Je m’appelle Mara Lafontan, j’ai 24 ans et je suis mannequin depuis bientôt 6 ans.
Tu travailles dans un milieu qui est réputé pour être difficile avec les filles. Est que tu peux nous parler d’une situation qui t'a touchée ?
C’est effectivement un environnement qui fonctionne principalement sur des qualités physiques : grande et maigre, parfaitement symétrique, muscles peu voire pas développés; voilà les critères généraux auxquelles la majorité d’entre nous doivent se conformer. J’ai moi-même subi beaucoup de pression pour rentrer dans une taille 34. J’ai entendu des phrases telles que “rappelle nous quand tu auras perdu 10 kilos”, “Mara, pour toi, pas de croissant”, on m’a même attrapé le dessous des fesses une fois pour me dire que c’était ici que je devais concentrer mes efforts de perte de poids. J’avais à l’époque 18 ans.
Nous sommes donc, aux yeux de beaucoup encore, des femmes-objets ne servant qu’à s’effacer sous un vêtement.
Les cas d’anorexie, boulimie, orthorexie et autres troubles alimentaires sont extrêmement courants dans le mannequinat et bien souvent encouragés par les acteurs de ce milieu, tant que le résultat (=maigreur) est là.
Je me souviens d’une fille qui, très malade, avait été félicitée par son agence et quelques designers pour sa “silhouette parfaite” : quelques jours auparavant, son médecin lui disait qu’elle ne survivrait pas longtemps si elle ne guérissait pas vite.
Il y a beaucoup de polémique autour de la mode, notamment autour du fait que beaucoup de vêtements féminins sont plus faits pour être beaux/sexys en ignorant le confort de la personne.
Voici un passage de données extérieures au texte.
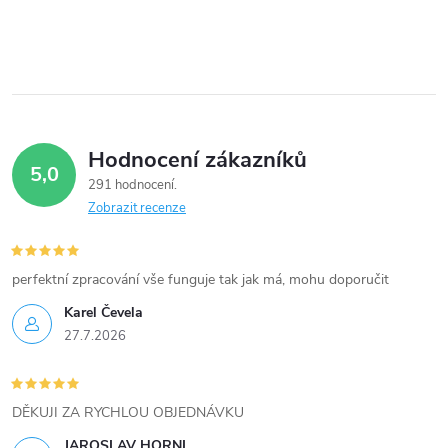
O
v
l
á
Hodnocení zákazníků
d
5,0
291 hodnocení
a
Zobrazit recenze
c
í
perfektní zpracování vše funguje tak jak má, mohu doporučit
Karel Čevela
p
27.7.2026
r
v
DĚKUJI ZA RYCHLOU OBJEDNÁVKU
JAROSLAV HORNI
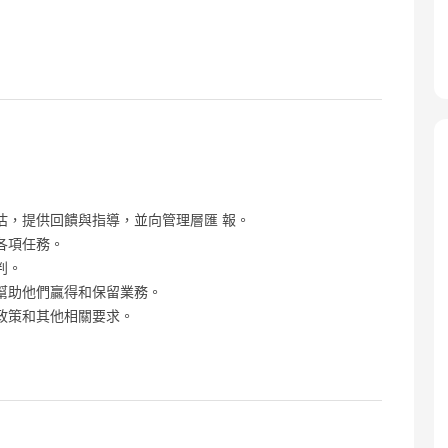
估，提供回饋與指導，並向管理層匯 報。
各項任務。
判。
幫助他們贏得和保留業務。
政策和其他相關要求。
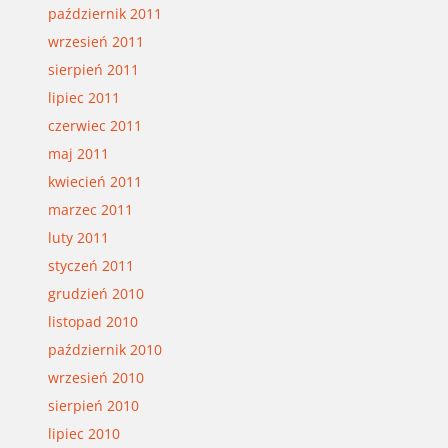
październik 2011
wrzesień 2011
sierpień 2011
lipiec 2011
czerwiec 2011
maj 2011
kwiecień 2011
marzec 2011
luty 2011
styczeń 2011
grudzień 2010
listopad 2010
październik 2010
wrzesień 2010
sierpień 2010
lipiec 2010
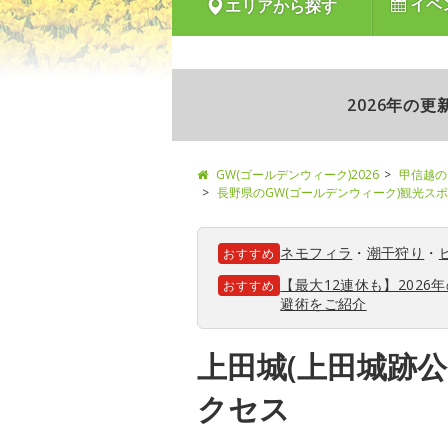
イベ
エリアから探す
2026年の
GW(ゴールデンウィーク)2026
甲信越の
長野県のGW(ゴールデンウィーク)観光ス
ネモフィラ
・
潮干狩り
・
おすすめ
【最大12連休も】202
おすすめ
避術をご紹介
上田城(上田城跡公
クセス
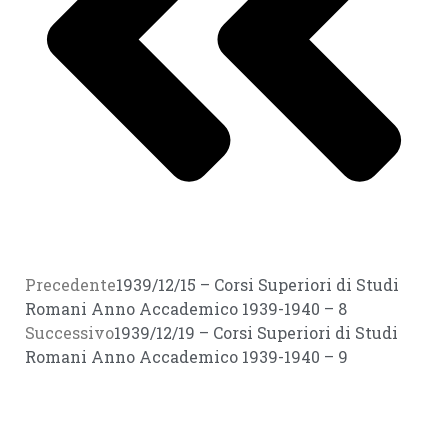
Precedente
1939/12/15 – Corsi Superiori di Studi
Romani Anno Accademico 1939-1940 – 8
Successivo
1939/12/19 – Corsi Superiori di Studi
Romani Anno Accademico 1939-1940 – 9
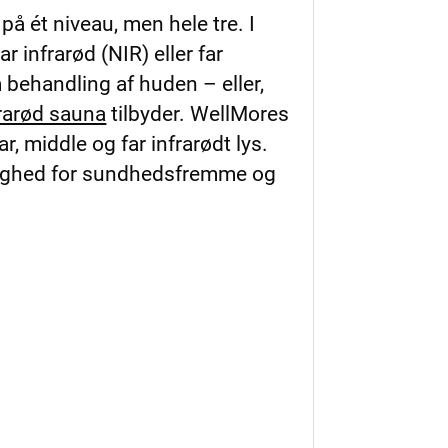
å ét niveau, men hele tre. I
infrarød (NIR) eller far
behandling af huden – eller,
frarød sauna
tilbyder. WellMores
 middle og far infrarødt lys.
mulighed for sundhedsfremme og
g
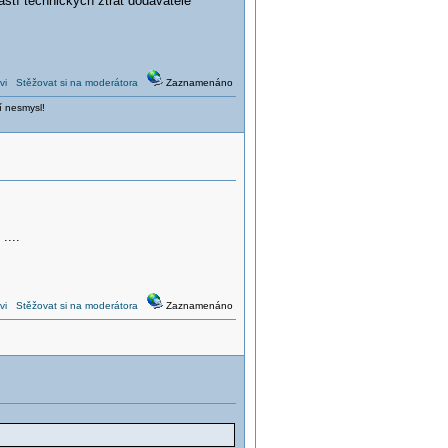
ástí technických ztrát dodavatele
vi
Stěžovat si na moderátora
Zaznamenáno
í nesmysl!
....
vi
Stěžovat si na moderátora
Zaznamenáno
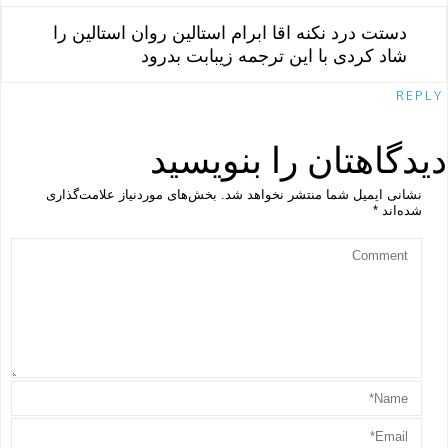
دستت درد نکنه اقا ابرام استالین روان استالین را
شاد کردی با این ترجمه زیبابت بدرود
REPLY
دیدگاهتان را بنویسید
نشانی ایمیل شما منتشر نخواهد شد.
بخش‌های موردنیاز علامت‌گذاری
شده‌اند
*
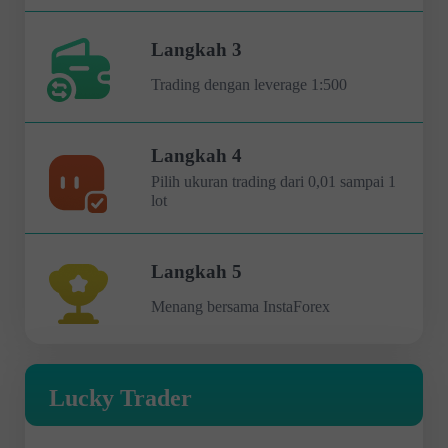
Langkah 3
Trading dengan leverage 1:500
Langkah 4
Pilih ukuran trading dari 0,01 sampai 1
lot
Langkah 5
Menang bersama InstaForex
Lucky Trader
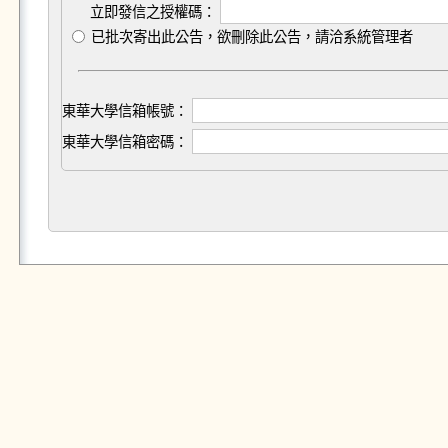
立即發信之授權碼：
已批次寄出此公告，欲刪除此公告，請洽系統管理者
東華大學信箱帳號：
東華大學信箱密碼：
Qu’est ce que t’en penses ? Pour toi, quels sont les premiers changements à faire ?
Si l’on ne se focalise que sur le prêt à porter, c’est vrai qu’il y a de tout et que la mode ne s’importune guère du confort. Même si je vois des changements, et des marques de plus en plus attentives à ces questions, il est parfois difficile de trouver des coupes et des matières qui permettent au corps de bouger et d’être bien. La raison à ceci est toute vue : le vêtement n’est pas l’ami du corps, mais l’ami des yeux, ceux des autres. Des marques clinquantes pour attester d’une appartenance sociale, des coupes sexy pour satisfaire le besoin maladif de certains hommes qui ne peuvent s’empêcher de ranger les femmes en deux catégories : “baisable” et “non-baisable”. Il ne s’agit plus vraiment, dans le cadre de la fast fashion, de faire des vêtements intelligents qui resteront dans nos armoires longtemps. Le vêtement est un objet social et politique, qui a beaucoup de choses à raconter. Le fait qu’il accompagne le corps dans ces tâches quotidiennes et le tout dernier des soucis des designers aujourd’hui.
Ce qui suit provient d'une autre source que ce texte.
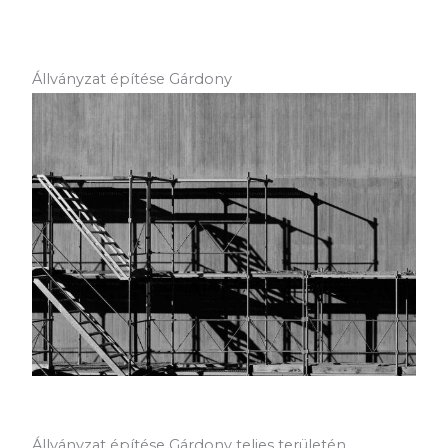
Állványzat építése Gárdony
Állványzat építése Gárdony teljes területén.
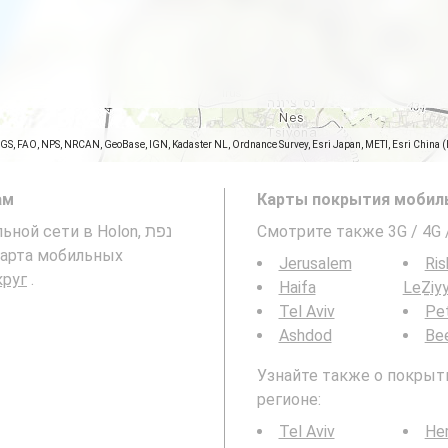
SGS, FAO, NPS, NRCAN, GeoBase, IGN, Kadaster NL, Ordnance Survey, Esri Japan, METI, Esri China 
ам
Карты покрытия мобиль
ой сети в Holon, נפת
Смотрите также 3G / 4G
Jerusalem
Ris
й округ
.
Haifa
LeẔiy
Tel Aviv
Pe
Ashdod
Be
Узнайте также о покрыти
регионе:
Tel Aviv
Her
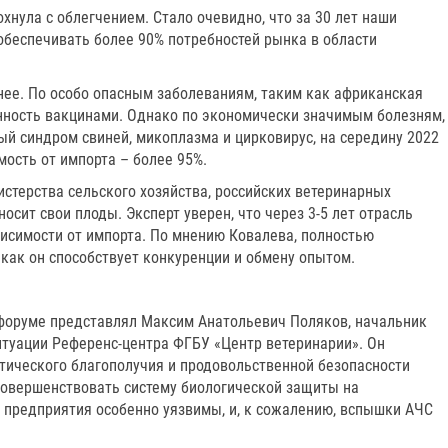
хнула с облегчением. Стало очевидно, что за 30 лет наши
обеспечивать более 90% потребностей рынка в области
нее. По особо опасным заболеваниям, таким как африканская
енность вакцинами. Однако по экономически значимым болезням,
й синдром свиней, микоплазма и цирковирус, на середину 2022
ость от импорта – более 95%.
истерства сельского хозяйства, российских ветеринарных
осит свои плоды. Эксперт уверен, что через 3-5 лет отрасль
висимости от импорта. По мнению Ковалева, полностью
к как он способствует конкуренции и обмену опытом.
 форуме представлял Максим Анатольевич Поляков, начальник
итуации Референс-центра ФГБУ «Центр ветеринарии». Он
отического благополучия и продовольственной безопасности
совершенствовать систему биологической защиты на
 предприятия особенно уязвимы, и, к сожалению, вспышки АЧС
Il est difficile de réfléchir à des changements autres qu’intérieurs. La relation à soi est le moteur de tout choix : savoir ce que l’on est prêt à imposer à son corps ou non. Se détacher des injonctions de la société et de ce mot qu’est la mode.
Quels comportements masculins/myso te soulent le plus ? Est ce que tu trouves que certaines femmes "se soumettent" à leur mec par facilité ?
Oui je pense que certaines acceptent plus facilement le patriarcat, par peur qu’on leur nuise davantage, ou bien parce qu’elles ne savent pas par où commencer. Lorsque l’on est sifflées dans la rue, j’entends des réactions de type “non mais laisse, vaut mieux faire comme si on avait rien entendu”, ceci contribuant à garder la porte grande ouverte à toutes les fantaisies de la bêtise des hommes, eux même soumis aux idéaux masculins imposés par une société très genrée. Nous sommes tous perdants.
Nombreux sont les comportements misogynes que je ne supporte pas, mais bien souvent ils sont eux même des réponses à la fragilité refoulée de certains hommes.
Ce que je supporte encore moins, cependant, c’est la soumission. Les "il faudra t’habituer si tu veux pas te rendre la vie impossible", "les hommes sont ainsi" et donc les forcer à ouvrir les yeux sur leur comportement déplacé serait une perte de temps. Je dis non. J’invite toutes mes proches à parler, à blâmer, à dénoncer, pour que les mentalités changent, de tous les côtés.